The engine sounds much quitter with the lash set, too. It sounded like a bucket of bolts before compared to how it sounds now.
We set the timing last night with a timing light and I had to replace a blown 15amp cooling fan fuse. I've two oil leaks to deal with, now. One is from the distributor o-ring and the other is from the oil pan gasket right by the crank pulley. Both should be easy and inexpensive fixes.
We set the timing last night with a timing light and I had to replace a blown 15amp cooling fan fuse. I've two oil leaks to deal with, now. One is from the distributor o-ring and the other is from the oil pan gasket right by the crank pulley. Both should be easy and inexpensive fixes.
Did you use any liquid gasket when you installed the oil pan?
Replaced the distributor o-ring. The old one was crushed flat and very brittle. It's no wonder it leaked.
I also replaced the oil pan gasket, today. It was close to 40F out so I figured I'd take the opportunity to tackle some work because it'll get colder in January.
I also re-installed the interior.
With all that done, we jumped in and took her around the block for the first time in years.
I few things that need to be resolved:
1. There's oil still pouring out around the distributor. WTF.
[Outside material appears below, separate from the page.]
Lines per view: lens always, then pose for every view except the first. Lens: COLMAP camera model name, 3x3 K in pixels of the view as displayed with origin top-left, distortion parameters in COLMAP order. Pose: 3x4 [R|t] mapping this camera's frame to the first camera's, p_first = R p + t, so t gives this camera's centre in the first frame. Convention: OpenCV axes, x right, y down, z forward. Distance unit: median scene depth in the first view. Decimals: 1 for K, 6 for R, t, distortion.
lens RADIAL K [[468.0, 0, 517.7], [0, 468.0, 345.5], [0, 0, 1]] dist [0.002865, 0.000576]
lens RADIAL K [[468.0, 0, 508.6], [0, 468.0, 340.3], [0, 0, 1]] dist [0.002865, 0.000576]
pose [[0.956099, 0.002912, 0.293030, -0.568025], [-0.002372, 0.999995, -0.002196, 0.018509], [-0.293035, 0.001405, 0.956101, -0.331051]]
2. Minor oil leak under the car. Probably the oil pan gasket, still. My guess is the nuts/bolts aren't all the same torque. I need to get a torque wrench that goes down that low.
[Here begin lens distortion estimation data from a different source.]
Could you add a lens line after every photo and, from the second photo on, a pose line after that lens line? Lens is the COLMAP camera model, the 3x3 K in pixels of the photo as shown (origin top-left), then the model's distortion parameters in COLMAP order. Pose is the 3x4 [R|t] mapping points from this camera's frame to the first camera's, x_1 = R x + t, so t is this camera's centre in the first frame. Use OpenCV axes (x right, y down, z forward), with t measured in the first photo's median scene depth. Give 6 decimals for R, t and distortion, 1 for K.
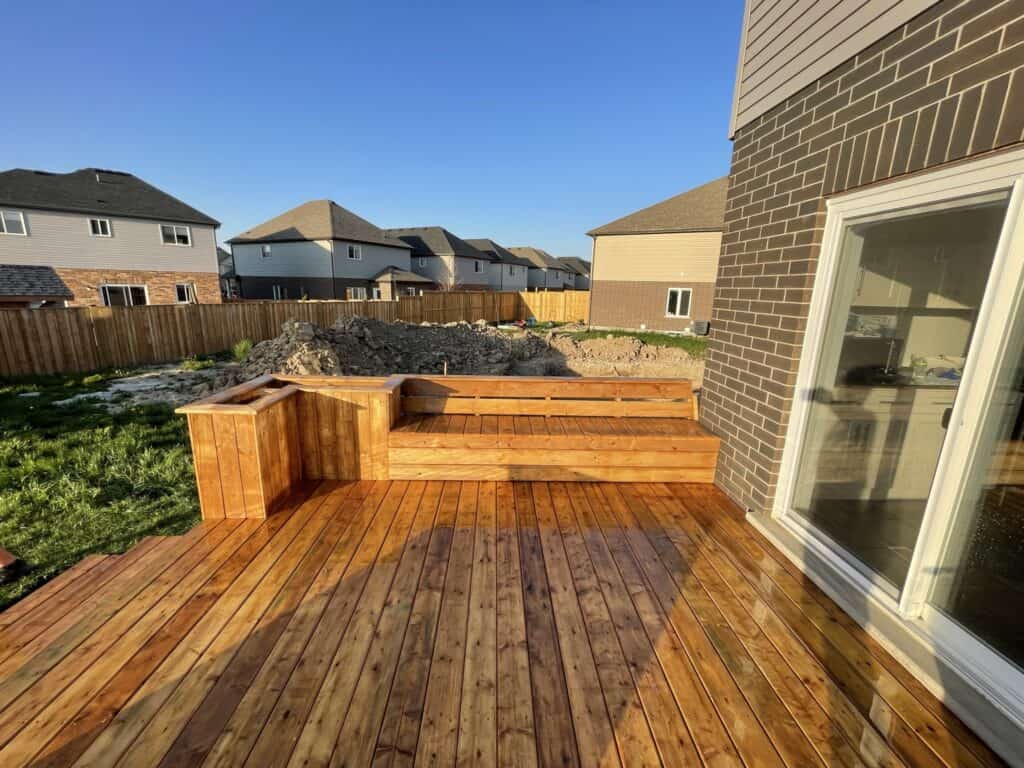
lens RADIAL K [[416.1, 0, 511.1], [0, 416.1, 382.8], [0, 0, 1]] dist [-0.002941, 0.000733]
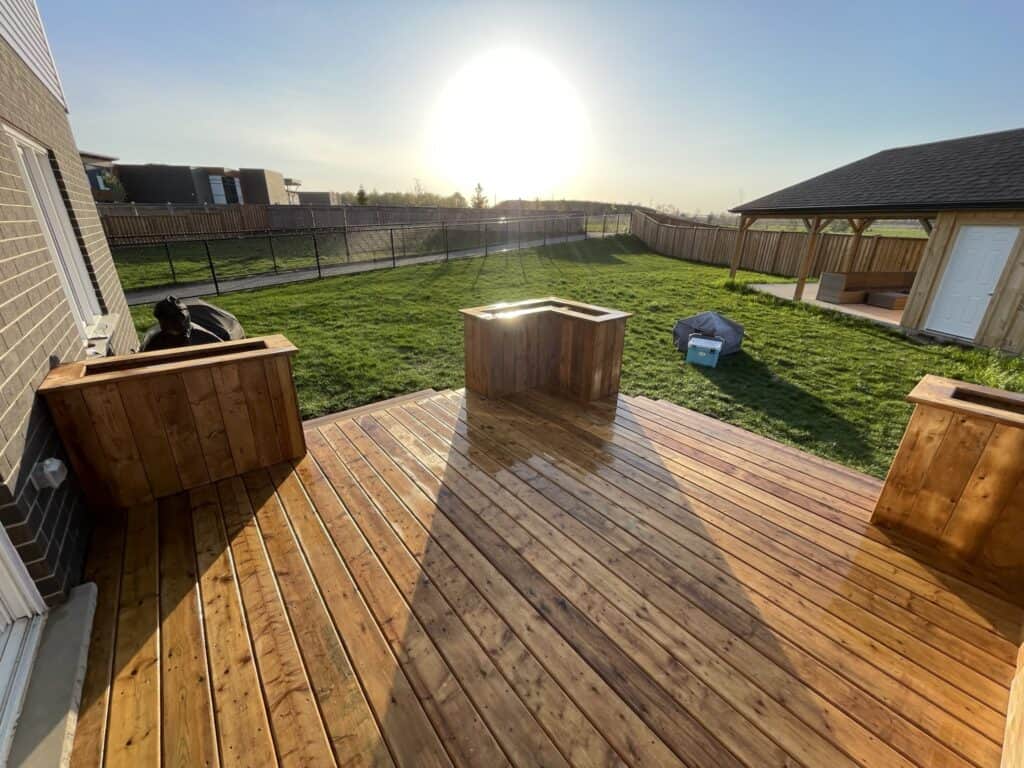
lens RADIAL K [[416.1, 0, 509.9], [0, 416.1, 382.0], [0, 0, 1]] dist [-0.002941, 0.000733]
pose [[-0.804789, 0.182804, -0.564710, 0.073584], [-0.167777, 0.842535, 0.511845, -0.039195], [0.569356, 0.506672, -0.647393, 0.181135]]
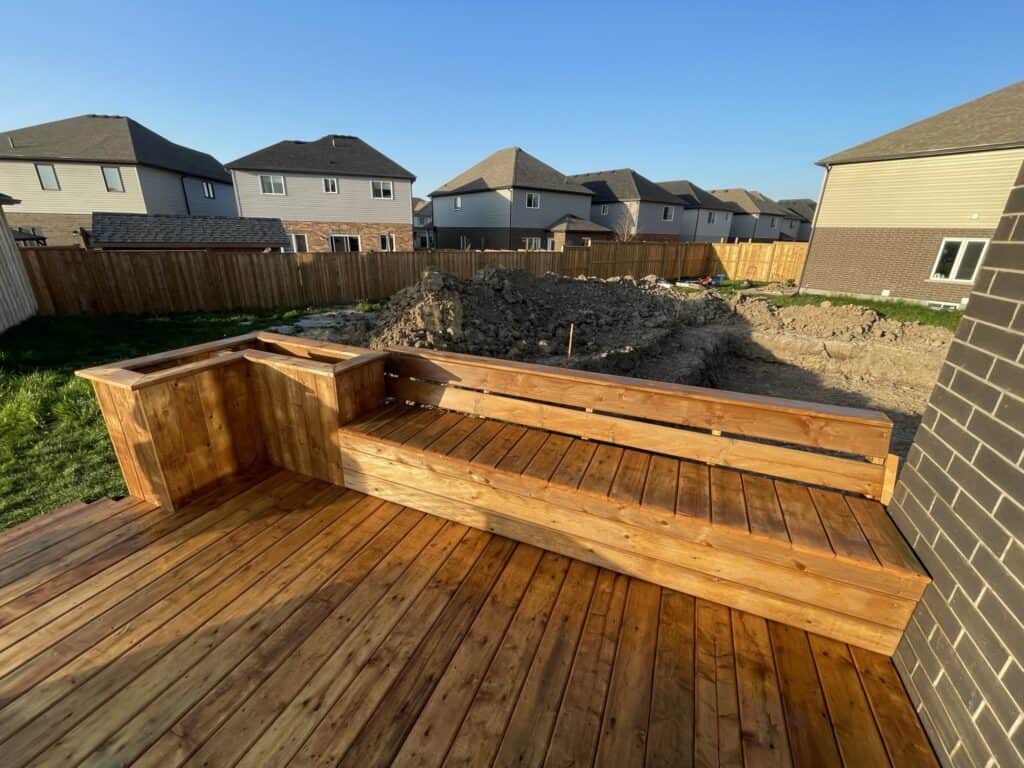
lens RADIAL K [[416.1, 0, 511.0], [0, 416.1, 382.5], [0, 0, 1]] dist [-0.002941, 0.000733]
pose [[0.906677, 0.138062, -0.398592, 0.056648], [-0.094503, 0.987386, 0.127039, -0.017751], [0.411103, -0.077515, 0.908287, 0.100036]]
3. #1 cylinder injector is leaking. Fuel sprayed all over the head. I'm lucky it didn't cause a fire.
4. Very high idle (~1,800 RPM). Need to check the throttle cable tension. We had to build a bracket since the LHT mod deletes the JRSC mount point for the cable.
5. Got lean. Probably because of the leaking injector. Honestly, I don't know how to read the Hondata info. I guess I've more research to do.
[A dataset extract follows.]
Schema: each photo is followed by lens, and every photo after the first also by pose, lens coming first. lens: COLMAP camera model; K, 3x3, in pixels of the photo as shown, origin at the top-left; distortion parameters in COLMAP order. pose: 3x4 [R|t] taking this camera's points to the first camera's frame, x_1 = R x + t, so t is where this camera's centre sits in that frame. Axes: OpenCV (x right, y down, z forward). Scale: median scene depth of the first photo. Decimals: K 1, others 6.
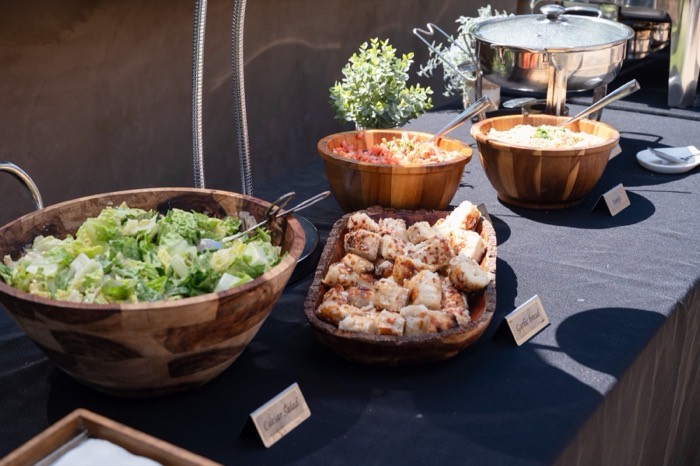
lens RADIAL K [[969.0, 0, 349.7], [0, 969.0, 233.3], [0, 0, 1]] dist [-0.039296, 0.000000]
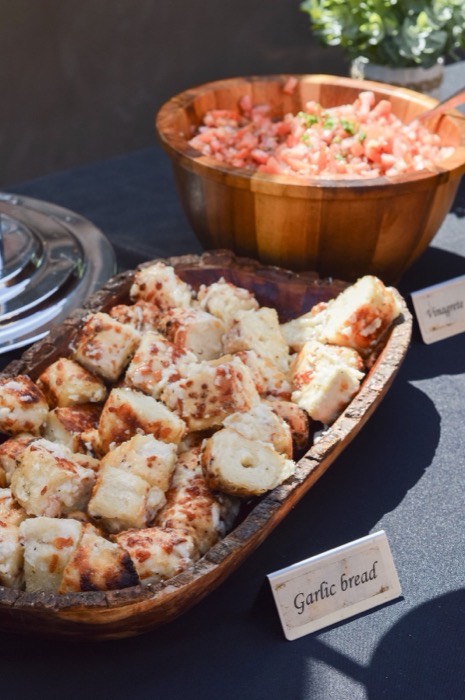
lens RADIAL K [[1623.6, 0, 232.6], [0, 1623.6, 349.2], [0, 0, 1]] dist [-0.007687, 0.000000]
pose [[0.937311, 0.169213, -0.304656, 0.336883], [-0.126493, 0.979780, 0.155021, -0.124723], [0.324727, -0.106766, 0.939762, 0.271283]]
6. Car stumbled at WOT. Probably because of the leaking injector and poor throttle cable tension.
I've some pictures of the exhaust cylinders to upload later. The car has a total of ~20 minutes of run time and cylinder 4 had a little bit of gunk in the exhaust port. The others were totally clean. I'm not sure if that's anything I should be concerned with.
Last edited by CX-Adam; Jan 27, 2017 at 03:46 PM.
Reason: hoped to jumped
After a cumulative 20 or so minutes of running, I would expect the exhaust cylinders to have an even distribution of oil and ****. Once I get everything running, I'll have to do a pressure test and maybe a leakdown to see if there's a reason. I also have the valve cover venting back to the intake so maybe that's a problem.
Yeah man, good to see you got some time on your hatch!
I hope you figure out the oil leaks - those bug the F out of me!
Very cool you figured out the fuel leak - those are scary.
I know what you mean about the temperatures, very little work done this weekend, but it did get over 40 with a little sun, so I got some time in on Saturday...
Got some tinkering done last night. I thought I had new O-Rings for the injectors lying around but I couldn't find them so I had to find something else to work on. Instead, I got a swivel socket from the hardware store and was finally able to check the Intake Manifold stud below the Cylinder 1 Intake runner. Thankfully it was tight. This took some doing as the JRSC support brackets had to be messed with to get sight.
I also replaced the 200k+ mile fuel filter. The kid at the parts store that sold me the filter wished me luck on the bottom fitting but it was no problem at all. I had to climb up onto the car in order to work it back into place but it threaded in easy enough. Plus, the position of my TB is nice and low and out of the way with the JRSC setup.
I was going to clean my FITV but I didn't feel like undoing my catch can lines so I called it a night and went inside.
Cleaned the FITV in 14*F temps. No pics. I was using my phone to listen to podcasts.
P.S. the throttle body was spotless so there's no oil blowing back into the intake from the valve cover. The sludge in the exhaust ports must be from something else.